SparseEfficiencyWarning)
Sights to see
A number of domestic networks are shown below. (The countries are not labeled on purpose, it is expected that the kind reader recognises them.) The intra cluster routes are coloured according to the cluster they belong. The inter cluster routes are in lightgrey colour.
A few remarks are in order.
- If there are more than one clusters, the members of each cluster tend to be close to each other in geographical sense.
- There is also a few examples where a set of destinations are only available from a certain airport (see Japan).
- Local routes between groups of islands are separated (see Japan again).

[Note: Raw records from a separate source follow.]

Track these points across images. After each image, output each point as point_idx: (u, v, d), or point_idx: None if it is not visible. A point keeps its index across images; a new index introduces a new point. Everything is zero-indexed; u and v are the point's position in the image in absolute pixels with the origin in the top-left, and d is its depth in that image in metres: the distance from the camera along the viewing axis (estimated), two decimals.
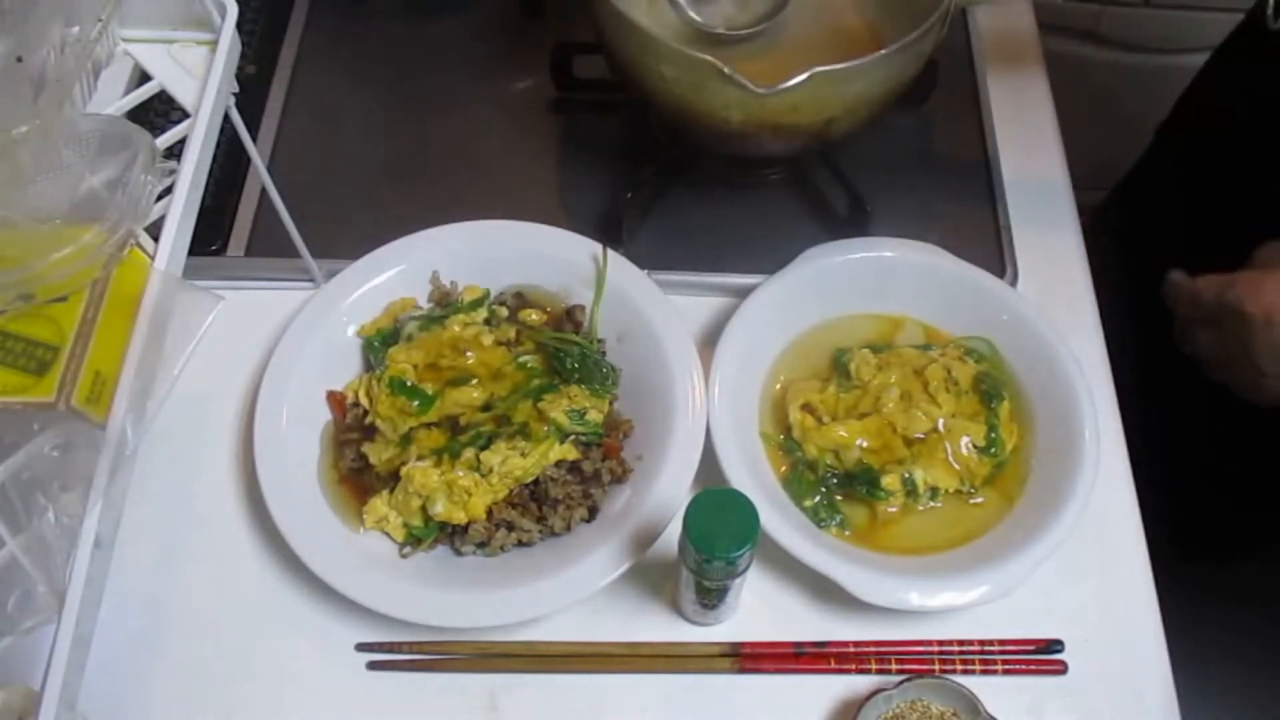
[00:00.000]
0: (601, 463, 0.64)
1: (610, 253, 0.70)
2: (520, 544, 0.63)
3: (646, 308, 0.68)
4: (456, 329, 0.67)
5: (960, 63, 0.86)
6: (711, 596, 0.58)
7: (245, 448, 0.66)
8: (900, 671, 0.60)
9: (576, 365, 0.66)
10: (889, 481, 0.63)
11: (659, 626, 0.63)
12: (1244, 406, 0.64)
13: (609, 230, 0.74)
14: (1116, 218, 0.96)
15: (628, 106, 0.82)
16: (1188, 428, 0.84)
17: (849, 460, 0.64)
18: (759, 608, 0.63)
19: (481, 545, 0.63)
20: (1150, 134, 0.93)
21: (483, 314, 0.69)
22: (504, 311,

- There are singleton clusters: These are airports with none (i.g. Imam Khomeini in Tehran) or very few domestic routes.
- In order to unravel the relationship between the Markov clusters and geography of the network one can perform a clustering based on geographycal distances. The two groupings can then be compared.
- There are a few clusters where some members are not connected to the main body of the cluster by intra cluster routes. Nevertheless, it is more likely to travel to the other members of the cluster by means of random walk.
The composite score has been calculated for all countries which are shown below. It is delightful to see that the edge density (green upward triangles) is low when there is only one cluster. (Please remember, this measure was not minimised explicitly during the classification.)
The trapping probability, in general, is high. This is due to the fact that each cluster contributes equally to $p_{trap}$. It can be made more balanced the averaged is weighted with the size of the cluster. Nevertheless, it is unit when there is only one cluster, as it is expected to be.
Trip report
We have analysed the domestic air routes for a number of countries using Markov cluster algorithm. Geographical segmentation of the networks has been observed. However, the current algorithm resulted one cluster in many cases, hiding the internal structure of the routes.
Future journeys
We will try to use agglomerative clustering to build a hierarchy of the flight networks.